What I am thinking, and it's a way-out-there possibility, is that the move, combined with other loads, get the motor drive currents and voltages to that sweet spot where things inside the motors take off. A resonance point.   My printer will do something similar, out of the blue, not repeatable, and annoying as heck when it happens.  Always a diagonal, sounds like something on the bed itself is rattling, and pulling up on the front of the sled seems to quiet things a bit; but I can't say it is the lifting or a touch more load on the drive.    And, it was my impression the effect changed when Prusa was mucking with driver currents - at one rev is was a lot worse - but a later rev is got a bit better, but still not as quiet as the original firmware the printer came with. 

The worst part is the bed is a great sounding board. Noise from the motors, the bearings, stuff inside the extruder, all bounce off it: so the noise could be coming from most anywhere.  

Posted : 02/03/2020 8:07 pm
vintagepc
(@vintagepc)
Member
Topic starter answered:
RE: Gah! Help me ID this noise...

Yeah, definitely annoying since it sounds like the printer is about to seize up or something. I need to run a few more copies of that print anyway, let me try once and see if it goes away when running in normal mode (I typically run stealth)

I agree that since the usual culprits have been eliminated, the only thing that remains is a resonance of some kind. I occasionally do get a very annoying one during Z travel from tall places as well. I've contemplated just bolting a spare stepper onto the frame somwhere for extra mass damping - with the hope it bumps the resonant frequency out of the normal operating range of the printer.

Posted : 02/03/2020 8:17 pm
gnat
 gnat
(@gnat)
Noble Member
RE: Gah! Help me ID this noise...

You said you have the bushings on two axis, which two? 

Since I'm not printing much any more I get a similar sound from a similar move after my printer has sat for awhile. I've chalked it up to my Y axis as it still has bearings and the problem goes away after a few prints that use a good portion of the Y travel. My theory is that due to sitting and it being fairly cool in my office that the grease is hardening and drying a bit and after moving things around for awhile the grease warms up and re-lubes everything properly. I've also noticed that it is more prominent with faster moves, but it's still there for slower moves if I listen carefully.

I think Tim is also correct that since it is pretty limited to that "diagonal" move that it a harmonic issue more than a true grinding (at least I've seen no sign of damage to my Y rods). YMMV though.

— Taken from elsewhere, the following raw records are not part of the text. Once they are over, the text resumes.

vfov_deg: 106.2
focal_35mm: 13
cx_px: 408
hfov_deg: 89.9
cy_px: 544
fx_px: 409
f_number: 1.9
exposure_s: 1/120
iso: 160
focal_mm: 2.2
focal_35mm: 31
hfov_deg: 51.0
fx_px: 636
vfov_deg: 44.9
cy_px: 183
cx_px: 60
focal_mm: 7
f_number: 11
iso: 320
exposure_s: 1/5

MMU tips and troubleshooting
Posted : 02/03/2020 10:48 pm
vintagepc
(@vintagepc)
Member
Topic starter answered:
RE: Gah! Help me ID this noise...

Both X and Y; Z doesn't bear any significant load so I have not had any issues with rod scoring there, and didn't feel a need to replace.

 

Posted : 02/03/2020 10:56 pm
vintagepc
(@vintagepc)
Member
Topic starter answered:
RE: Gah! Help me ID this noise...

Yeah, definitely seems like resonance. I ran the same g-code in normal mode and it didn't seem to hit that frequency anywhere near as badly. But going back to stealth mode it returns. 

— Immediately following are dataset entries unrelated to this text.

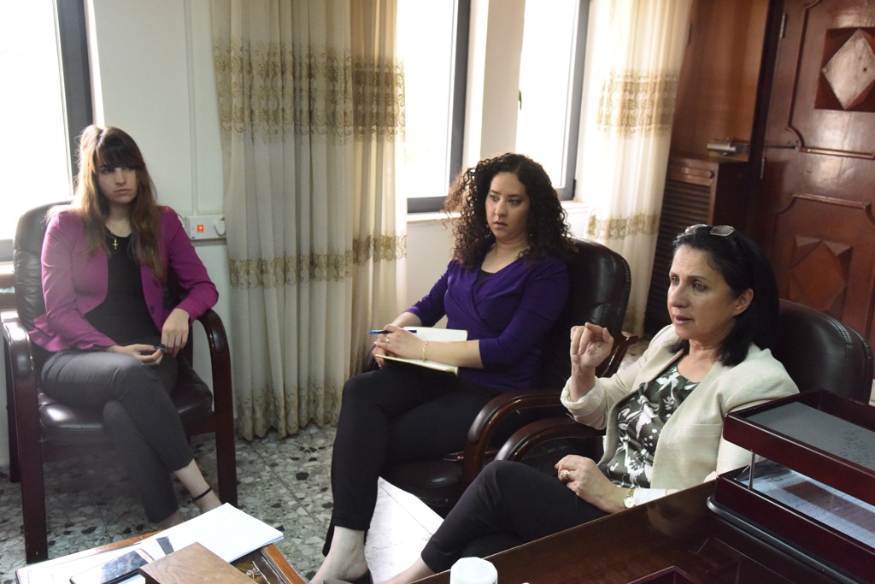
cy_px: 292
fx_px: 851
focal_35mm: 35
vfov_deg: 37.9
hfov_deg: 54.4
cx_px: 438
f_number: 8
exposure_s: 1/250
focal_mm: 35
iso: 10000
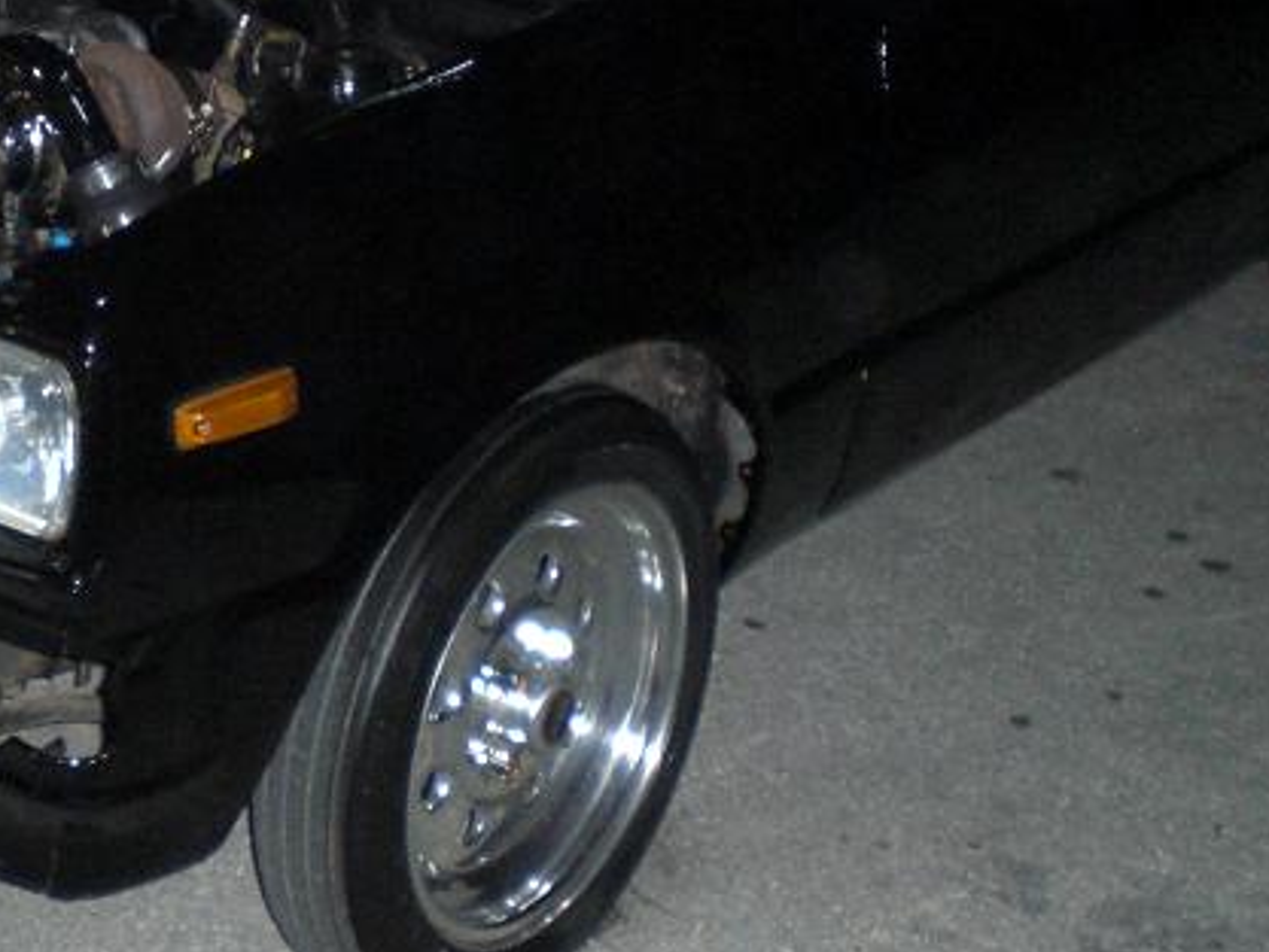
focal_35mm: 84
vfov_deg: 17.3
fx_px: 3080
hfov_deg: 22.9
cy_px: 73
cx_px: 253
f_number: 3.1
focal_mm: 6.3
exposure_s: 1/60
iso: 200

I noticed it seems to come and go with alternating layers... I wonder if this is a combo of the bed and frame as amplifiers, and the ends of the Z leadscrews being free to vibrate. Might be worth making them captive in some 608 bearings for testing to see if it damps - definitely does make a difference if I'm touching them during the move, it's not as harsh a noise anymore.